▸ **Task input**
= = = = =

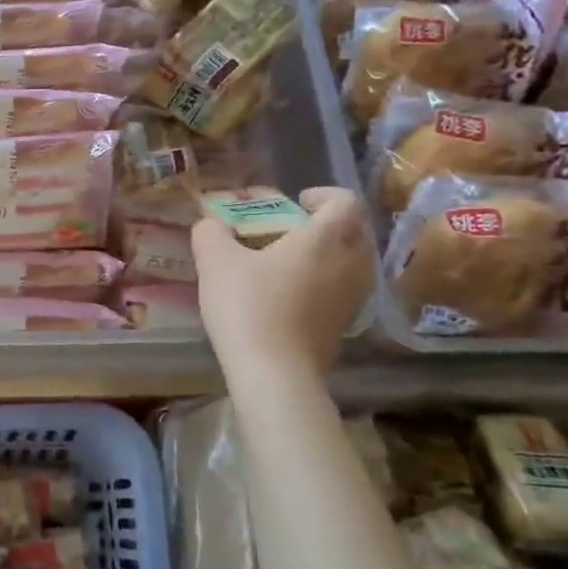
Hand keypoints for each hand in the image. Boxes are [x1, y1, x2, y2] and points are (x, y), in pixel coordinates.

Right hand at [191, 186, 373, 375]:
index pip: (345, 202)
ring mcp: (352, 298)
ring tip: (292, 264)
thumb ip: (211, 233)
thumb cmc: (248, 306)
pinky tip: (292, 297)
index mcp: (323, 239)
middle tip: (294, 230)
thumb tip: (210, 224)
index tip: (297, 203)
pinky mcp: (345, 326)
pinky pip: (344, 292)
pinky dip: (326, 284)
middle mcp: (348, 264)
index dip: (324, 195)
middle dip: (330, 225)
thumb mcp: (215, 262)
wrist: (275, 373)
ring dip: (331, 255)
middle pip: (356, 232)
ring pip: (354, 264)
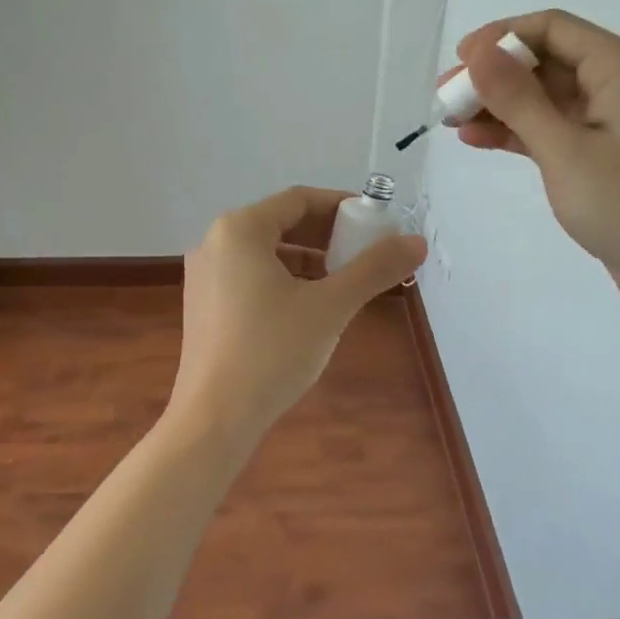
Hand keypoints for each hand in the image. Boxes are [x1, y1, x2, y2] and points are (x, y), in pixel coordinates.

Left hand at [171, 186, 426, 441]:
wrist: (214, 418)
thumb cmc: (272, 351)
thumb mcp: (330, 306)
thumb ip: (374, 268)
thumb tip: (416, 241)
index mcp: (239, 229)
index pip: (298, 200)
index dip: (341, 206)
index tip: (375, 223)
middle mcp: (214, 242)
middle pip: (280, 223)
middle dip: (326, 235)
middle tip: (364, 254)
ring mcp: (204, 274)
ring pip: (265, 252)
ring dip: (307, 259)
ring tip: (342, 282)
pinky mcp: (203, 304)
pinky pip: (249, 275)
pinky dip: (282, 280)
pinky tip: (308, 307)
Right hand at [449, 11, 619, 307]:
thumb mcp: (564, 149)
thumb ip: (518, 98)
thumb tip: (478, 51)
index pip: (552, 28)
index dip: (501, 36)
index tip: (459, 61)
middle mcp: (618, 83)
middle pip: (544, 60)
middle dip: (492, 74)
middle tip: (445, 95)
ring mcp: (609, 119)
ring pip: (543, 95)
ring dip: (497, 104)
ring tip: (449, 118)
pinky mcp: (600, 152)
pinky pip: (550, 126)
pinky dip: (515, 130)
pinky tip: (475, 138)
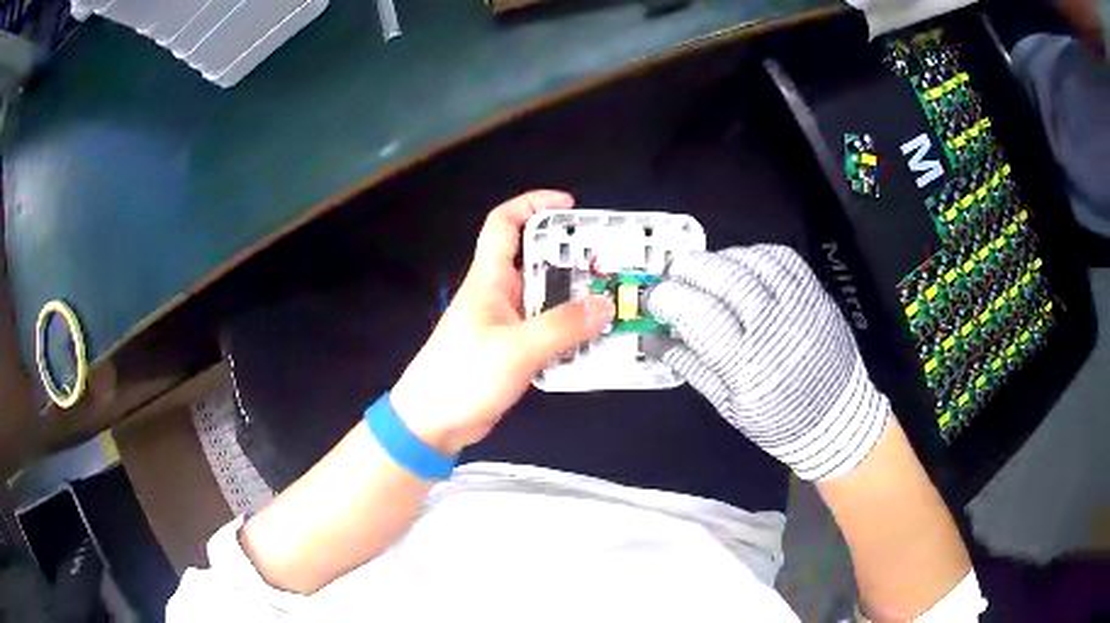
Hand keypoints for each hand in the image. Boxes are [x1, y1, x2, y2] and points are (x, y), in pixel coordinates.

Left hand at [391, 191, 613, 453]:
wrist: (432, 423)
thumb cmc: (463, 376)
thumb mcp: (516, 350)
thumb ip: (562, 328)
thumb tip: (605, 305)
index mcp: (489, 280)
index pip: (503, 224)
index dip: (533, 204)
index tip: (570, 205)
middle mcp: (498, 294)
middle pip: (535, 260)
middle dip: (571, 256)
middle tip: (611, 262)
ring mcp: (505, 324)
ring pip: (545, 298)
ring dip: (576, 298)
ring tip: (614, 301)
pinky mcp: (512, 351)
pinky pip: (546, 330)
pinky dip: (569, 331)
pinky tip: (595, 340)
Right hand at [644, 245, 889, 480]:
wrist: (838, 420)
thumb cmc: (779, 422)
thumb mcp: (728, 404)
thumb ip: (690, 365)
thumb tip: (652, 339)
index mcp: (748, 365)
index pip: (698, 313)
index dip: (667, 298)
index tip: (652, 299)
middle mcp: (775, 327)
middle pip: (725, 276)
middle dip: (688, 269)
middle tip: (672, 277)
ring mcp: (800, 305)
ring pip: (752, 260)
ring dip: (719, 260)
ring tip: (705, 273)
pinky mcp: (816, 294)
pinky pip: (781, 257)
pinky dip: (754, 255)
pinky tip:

= = = = =

▸ **Task objective**
An exact copy is required of the lines from the start of the records above through the line with "ring dip: (331, 255)", and only those, without any pictures.

▸ **The completed task**
Hand keypoints for each hand in the image. Boxes are [x1, y1, x2, y2] and points are (x, y), in pixel coordinates.

Right hand at [191, 186, 373, 375]:
index pip: (345, 202)
ring mcp: (352, 298)
ring tip: (292, 264)
thumb ip: (211, 233)
thumb cmc: (248, 306)
pinky tip: (292, 297)
index mcp: (323, 239)
middle tip: (294, 230)
thumb tip: (210, 224)
index tip: (297, 203)
pinky mcp: (345, 326)
pinky pip: (344, 292)
pinky dip: (326, 284)
middle mcp: (348, 264)
index dip: (324, 195)
middle dip: (330, 225)
thumb mcp: (215, 262)
wrist: (275, 373)
ring dip: (331, 255)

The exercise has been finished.